Recently, a young woman I used to see only occasionally became my best friend's sister-in-law.
My boyfriend told me she was one of his past “flings.”
Normally this wouldn't bother me, but he’s quite a bit older than her, which creeps me out. I keep picturing them together.
He then told me the name of every woman he's been with, a list of 30-35 people.
It seems a little extensive, since we're only in our mid-20s.
We run into these people constantly through our work and friendship circles.
How should I react?
React with self-confidence – he’s ring sizing with you, not any of them. But also respond with a statement of firm boundaries.
He never lied about having a sexual history. But the appearance of this other person (and your obvious discomfort) led him to disclose all.
That’s a strong sign of his concern for your feelings.

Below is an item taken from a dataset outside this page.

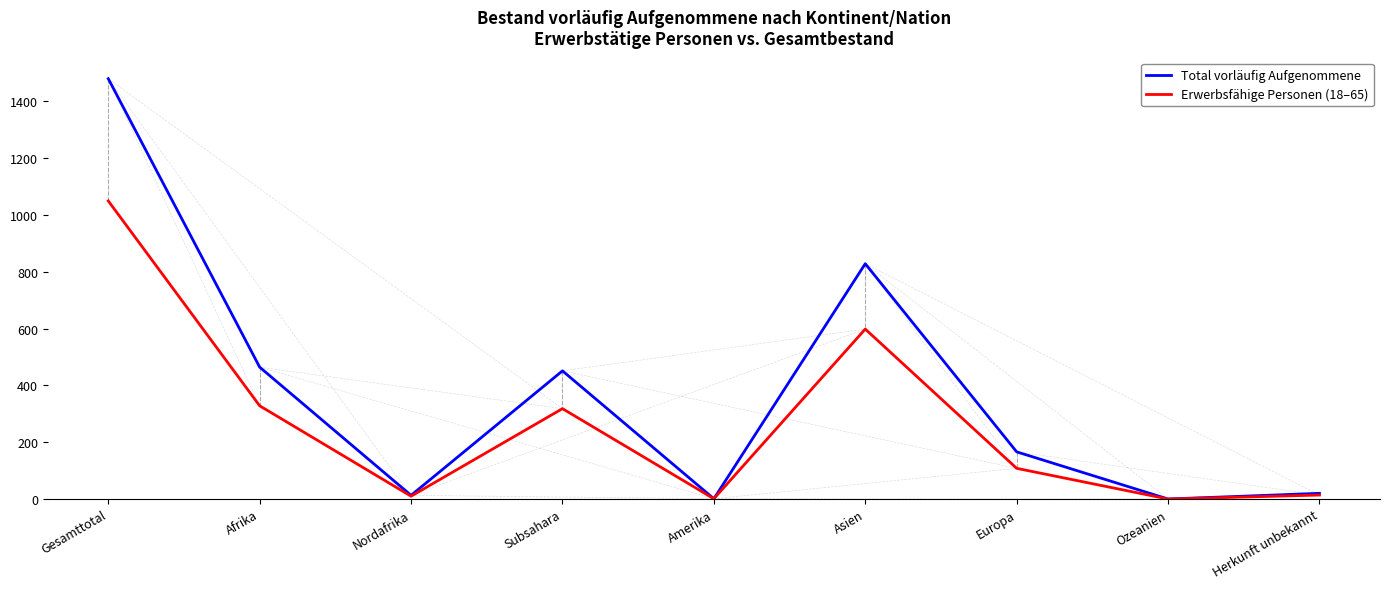

The value of Total vorläufig Aufgenommene at Gesamttotal is 2308. True or false?

False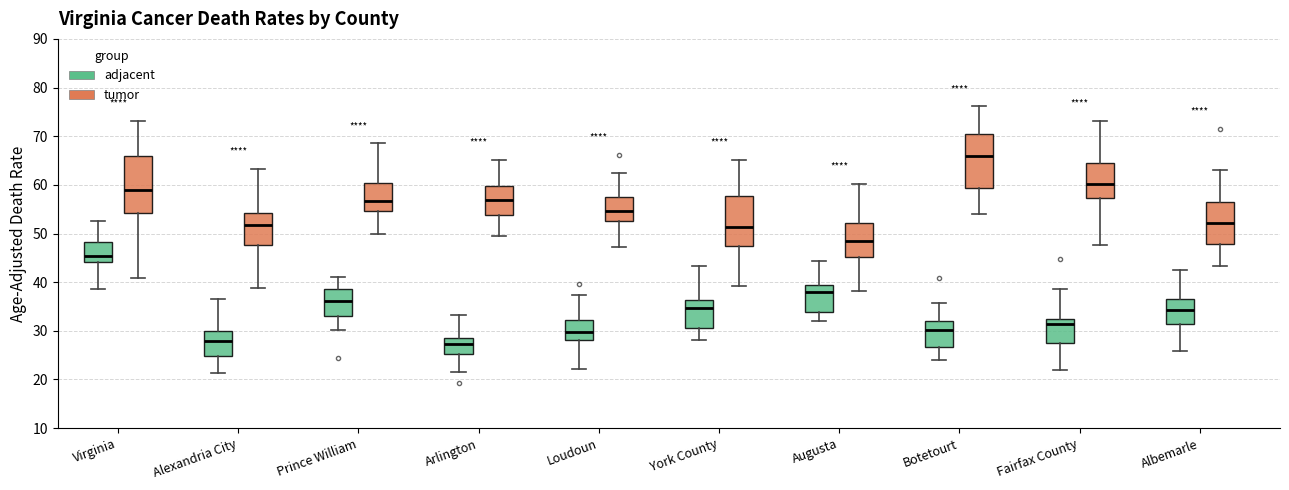

Reading left to right, read every box against the y-axis: the position of its median line, the range the box covers, and the ends of its whiskers. The values are not printed on the chart, so give them approximately, as read against the axis.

Still, the truth comes with new limits in order for you to have total trust.
Most important, he cannot have private friendships, nor meet alone, with any of those women.

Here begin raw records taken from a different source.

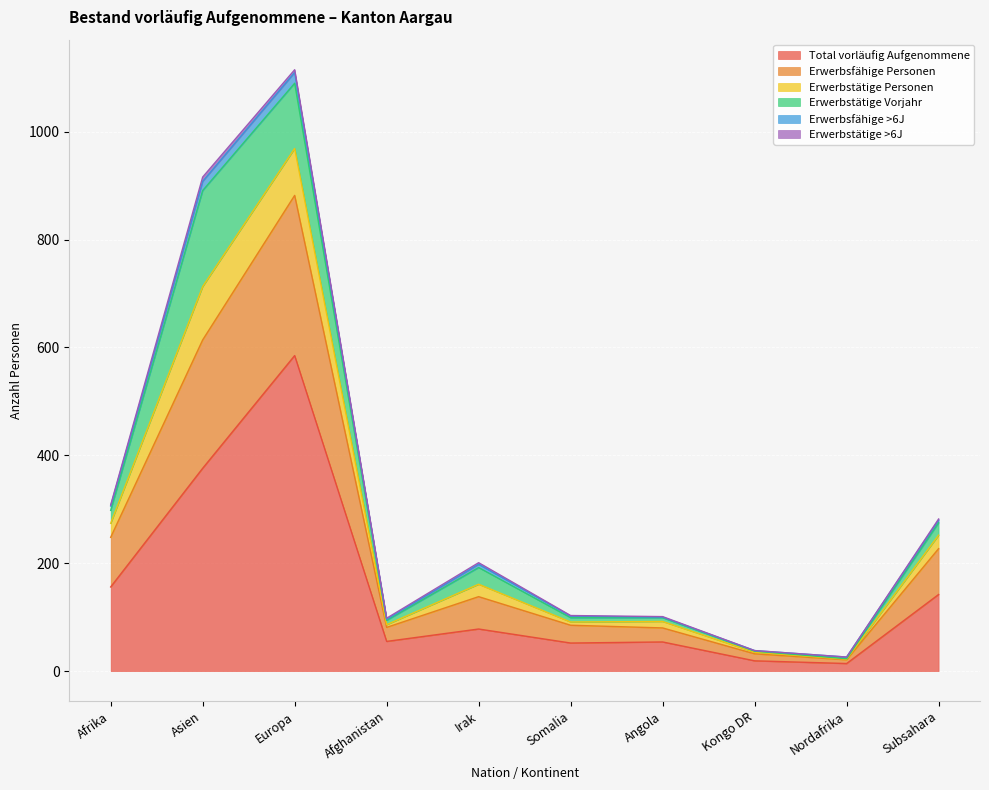

Is it true that Total vorläufig Aufgenommene equals 29 at Kongo DR?

False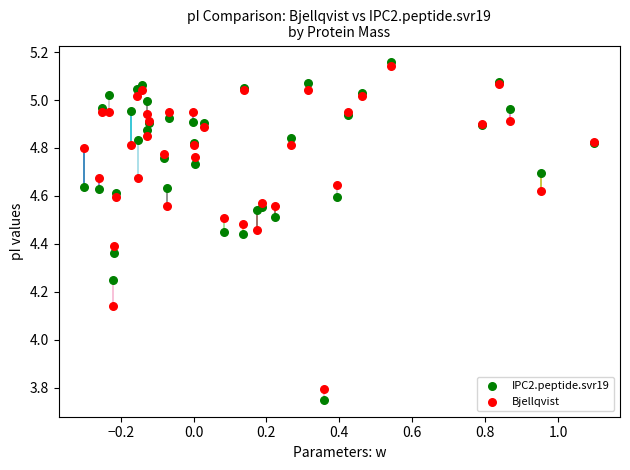

What are all the series names shown in the legend?

IPC2.peptide.svr19, Bjellqvist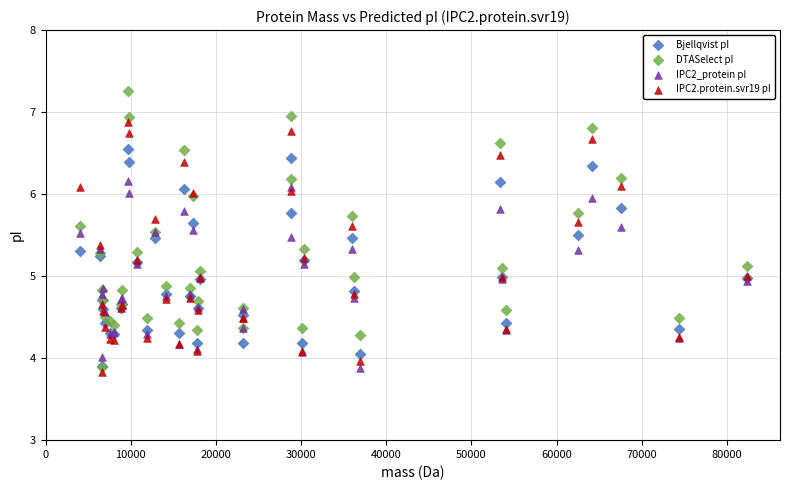

Which series reaches the minimum Y coordinate?

IPC2.protein.svr19 pI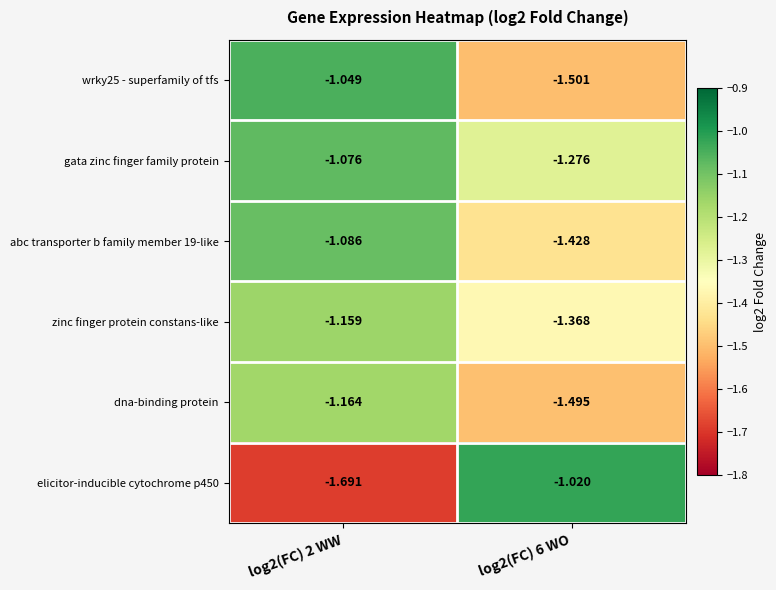

Is the value of zinc finger protein constans-like at log2(FC) 6 WO greater than the value of abc transporter b family member 19-like at log2(FC) 2 WW?

No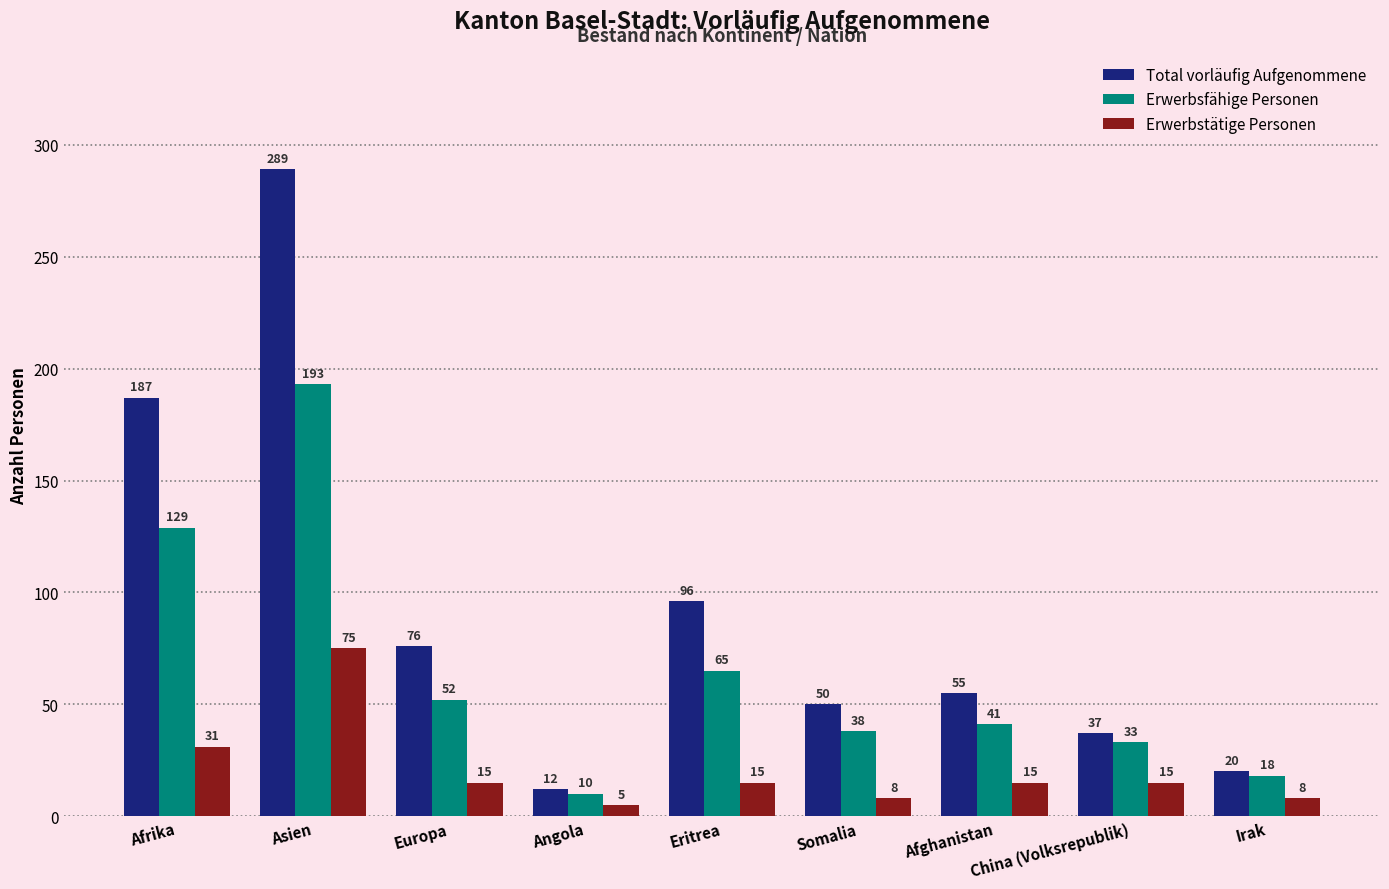

Is the value of Total vorläufig Aufgenommene at Europa greater than the value of Erwerbstätige Personen at Europa?

Yes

If there’s ever a reason he has contact with any of them, he must tell you about it.
This isn’t control. He opened the door to a situation that could otherwise cause insecurity in you. Don’t let that happen.
Stop picturing him with anyone else; he’s your partner and planning the future with you.
My daughter, 50, has two children from a failed marriage. They’re early-20s.
Her partner of 15 years is kind, sweet, and the father of five children. He's never divorced their mother.
He's in his late-50's, smokes heavily and drinks coffee continuously, so his health’s not very good.
If something dire happens to him, my daughter wouldn’t be entitled to his government pension, any retirement packages, or any equity.
She’s stayed home to care for him and her two children. They live in a rental townhouse and haven’t any equity beyond furniture.
She’s overweight and I’m very worried about her health. If something happens to her, he’d expect me or her children to care for her.
Her children are working and going to college. They’re faced with large student debts.
She’s implored him to get a divorce, but he never does.
I think he feels guilty for not having been there for his own children, and wants to leave them whatever meagre inheritance he might have.
Should I speak to him privately or just let them resolve it on their own? She’s threatened to leave him, or that if he gets sick, she won't take care of him..... and he laughs. He knows she’ll be there for him. But he isn’t there for her.
Do NOT raise this matter with him. It’s the worst kind of in-law intrusion into a grown man’s private matter.
The person you can talk to is your daughter.
But tread lightly. So far, neither has asked you to care for her and there’s no “dire” situation presently. You’re worrying into the future, but you may turn her off.
Instead, suggest that she take charge of her future and get informed as to whether there are any common-law considerations for her, financially. Or, whether he can leave something for her in his will, despite his being married.
What she learns may strengthen her resolve to insist he make some arrangements to provide for her later.
FEEDBACK Regarding suggestions for women who’ve lived with abusive partners (May 20):
Reader – “I’m a male who experienced a similar situation. I didn't suffer physical harm (I'm 6'2" and 210 lbs.) but I endured years of psychological and physical abuse, and complete sexual neglect.
“My ex suddenly left, secretly. She and her family cleaned out the house, including every picture of our children, without any discussion or consent. While dealing with this shock, I didn't realize what had been taken.
“Based on this experience, I recommend that any woman planning to leave the abuser at some point, somehow take, or have a friend take, digital pictures of the contents of the house and any keepsakes or jewellery.
“Secure the pictures with a trusted friend.
“At the very least, this will enable quantifying the cost of what was taken, and, more importantly, provide it's existence for insurance, divorce negotiation purposes and, if it necessary, theft charges.”
Tip of the day:
People in serious relationships should avoid private contact with past sexual partners (unless children are involved).